>>>

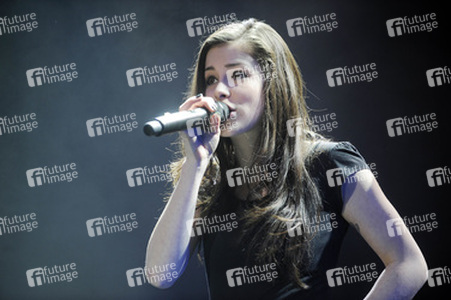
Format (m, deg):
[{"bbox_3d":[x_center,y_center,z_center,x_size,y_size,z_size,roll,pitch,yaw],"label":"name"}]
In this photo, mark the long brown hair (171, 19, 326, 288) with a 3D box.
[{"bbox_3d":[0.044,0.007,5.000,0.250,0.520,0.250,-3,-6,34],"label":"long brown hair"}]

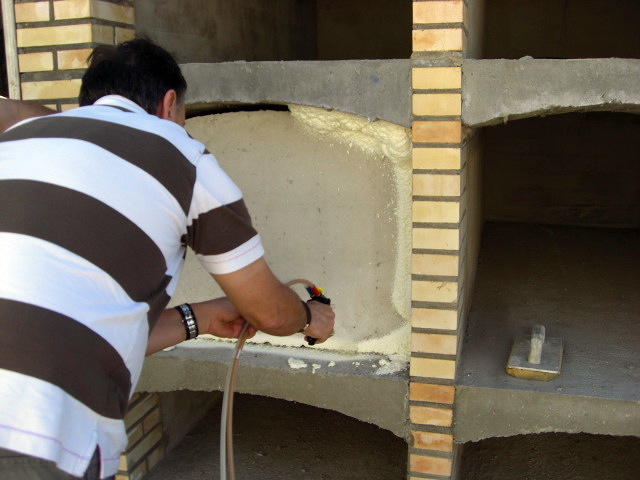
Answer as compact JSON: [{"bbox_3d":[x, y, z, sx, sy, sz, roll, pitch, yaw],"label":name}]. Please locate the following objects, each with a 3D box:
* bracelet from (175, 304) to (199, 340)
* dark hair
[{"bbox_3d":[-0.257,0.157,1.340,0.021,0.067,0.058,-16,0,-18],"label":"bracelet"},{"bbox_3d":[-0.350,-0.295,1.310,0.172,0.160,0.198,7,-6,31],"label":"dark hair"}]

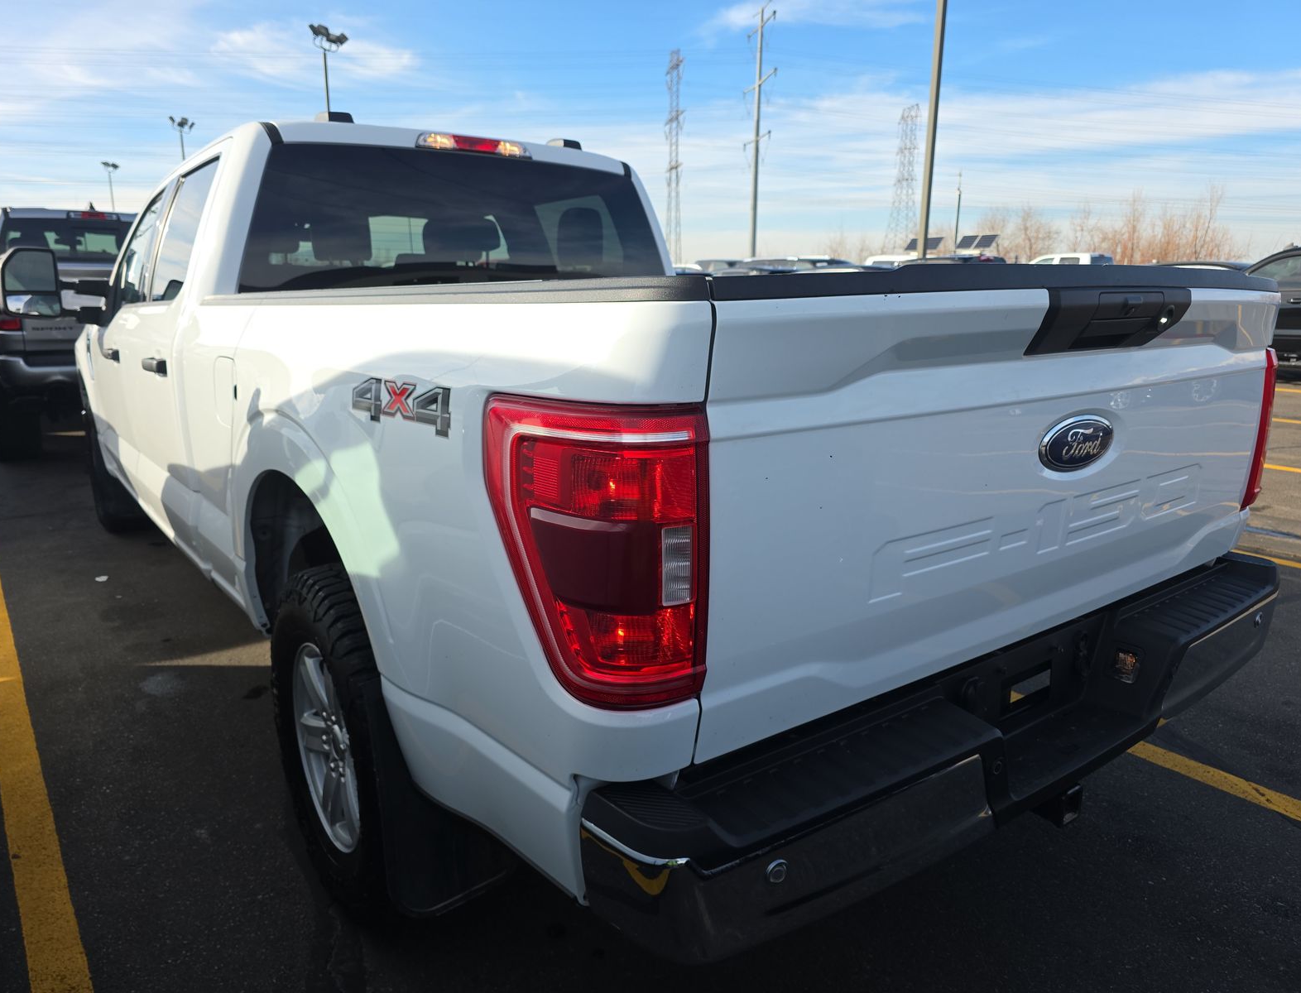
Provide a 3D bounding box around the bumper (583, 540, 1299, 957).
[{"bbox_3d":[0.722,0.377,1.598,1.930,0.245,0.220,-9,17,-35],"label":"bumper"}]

<<<
>>>

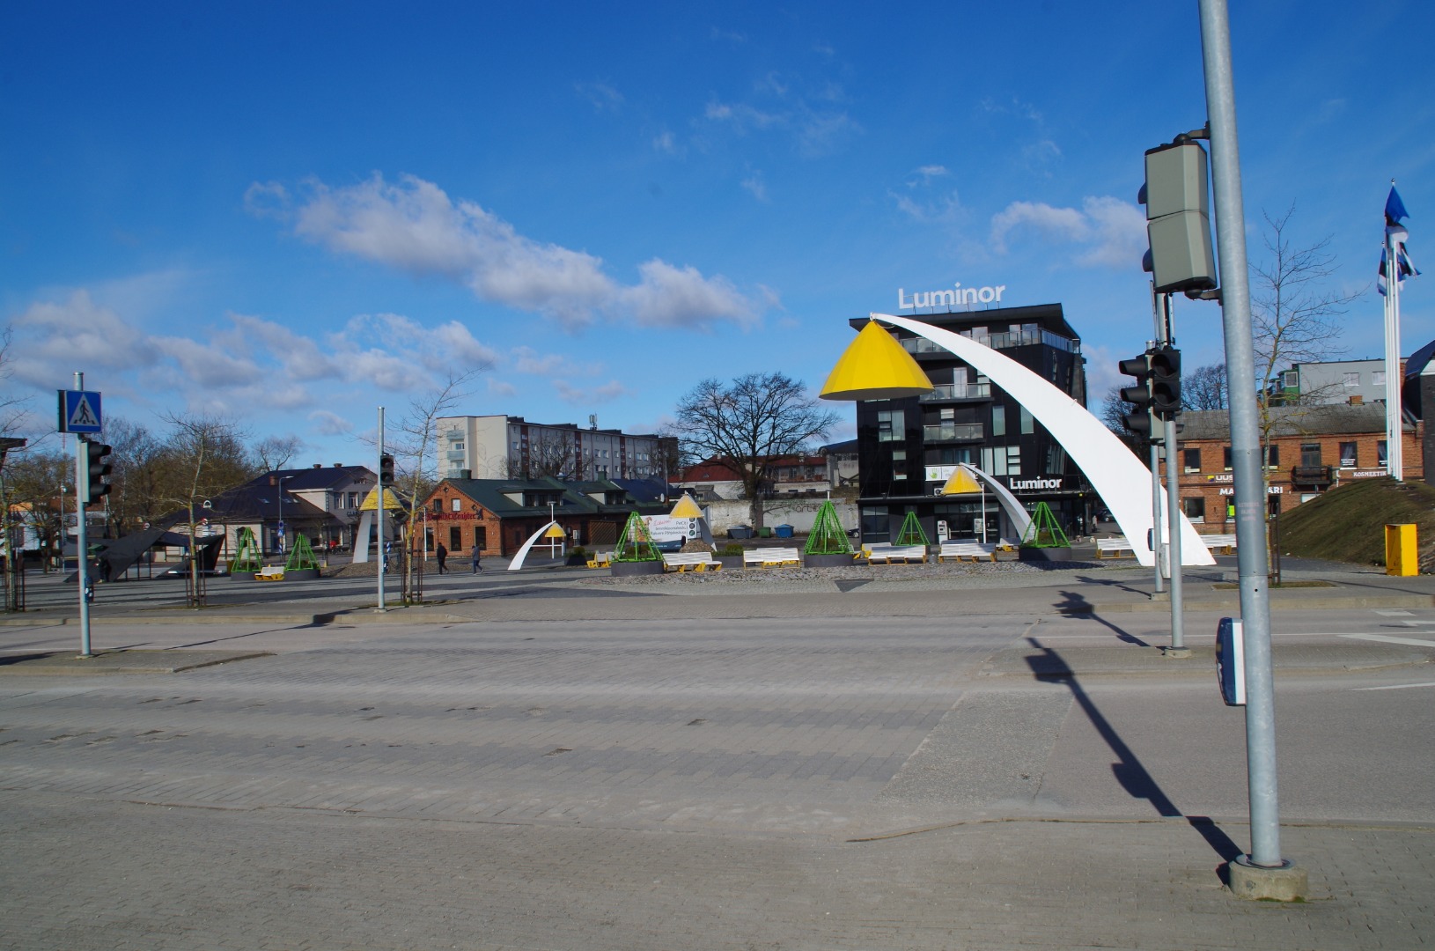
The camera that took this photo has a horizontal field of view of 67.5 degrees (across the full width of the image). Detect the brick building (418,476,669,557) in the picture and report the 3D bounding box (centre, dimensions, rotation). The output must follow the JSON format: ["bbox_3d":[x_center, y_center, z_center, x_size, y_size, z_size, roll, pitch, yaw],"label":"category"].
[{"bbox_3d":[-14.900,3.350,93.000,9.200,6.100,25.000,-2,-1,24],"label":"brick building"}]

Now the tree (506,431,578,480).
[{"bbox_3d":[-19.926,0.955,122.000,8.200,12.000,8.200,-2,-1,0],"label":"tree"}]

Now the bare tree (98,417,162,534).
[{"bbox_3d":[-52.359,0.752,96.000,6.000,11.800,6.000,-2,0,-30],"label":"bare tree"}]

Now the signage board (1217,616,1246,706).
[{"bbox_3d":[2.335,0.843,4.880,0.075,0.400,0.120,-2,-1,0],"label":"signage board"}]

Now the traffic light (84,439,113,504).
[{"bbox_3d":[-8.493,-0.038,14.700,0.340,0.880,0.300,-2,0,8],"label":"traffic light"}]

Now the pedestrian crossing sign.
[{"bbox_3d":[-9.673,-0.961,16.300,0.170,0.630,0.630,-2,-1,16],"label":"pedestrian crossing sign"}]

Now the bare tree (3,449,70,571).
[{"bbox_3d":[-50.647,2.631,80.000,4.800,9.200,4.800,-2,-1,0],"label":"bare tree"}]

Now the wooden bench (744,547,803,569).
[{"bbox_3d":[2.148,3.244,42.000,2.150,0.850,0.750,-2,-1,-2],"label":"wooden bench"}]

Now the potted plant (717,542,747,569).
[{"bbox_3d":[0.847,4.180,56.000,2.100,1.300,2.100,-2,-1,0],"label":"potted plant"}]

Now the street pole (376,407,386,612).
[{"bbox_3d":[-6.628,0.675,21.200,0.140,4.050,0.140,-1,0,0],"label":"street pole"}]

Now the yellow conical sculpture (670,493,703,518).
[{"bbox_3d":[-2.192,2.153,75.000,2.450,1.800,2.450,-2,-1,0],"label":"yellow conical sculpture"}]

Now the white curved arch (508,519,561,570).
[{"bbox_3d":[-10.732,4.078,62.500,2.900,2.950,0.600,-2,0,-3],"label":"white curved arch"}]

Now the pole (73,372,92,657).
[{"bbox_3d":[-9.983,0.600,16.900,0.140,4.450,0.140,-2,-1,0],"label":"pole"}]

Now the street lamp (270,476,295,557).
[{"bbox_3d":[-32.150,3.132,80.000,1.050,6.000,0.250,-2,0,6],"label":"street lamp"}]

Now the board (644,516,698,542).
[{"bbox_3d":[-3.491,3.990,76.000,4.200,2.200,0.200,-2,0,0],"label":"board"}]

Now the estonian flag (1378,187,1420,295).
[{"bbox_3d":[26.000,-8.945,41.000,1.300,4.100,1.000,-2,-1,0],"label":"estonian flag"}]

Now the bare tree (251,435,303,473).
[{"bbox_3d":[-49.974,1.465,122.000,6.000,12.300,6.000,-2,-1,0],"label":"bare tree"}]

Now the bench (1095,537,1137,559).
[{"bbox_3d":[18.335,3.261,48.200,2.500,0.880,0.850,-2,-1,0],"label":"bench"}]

<<<

TASK STATEMENT → Please pick out and copy every line of the data above that contains the word "bare". Case counts.

WRITTEN RESPONSE →
Now the bare tree (98,417,162,534).
[{"bbox_3d":[-52.359,0.752,96.000,6.000,11.800,6.000,-2,0,-30],"label":"bare tree"}]
Now the bare tree (3,449,70,571).
[{"bbox_3d":[-50.647,2.631,80.000,4.800,9.200,4.800,-2,-1,0],"label":"bare tree"}]
Now the bare tree (251,435,303,473).
[{"bbox_3d":[-49.974,1.465,122.000,6.000,12.300,6.000,-2,-1,0],"label":"bare tree"}]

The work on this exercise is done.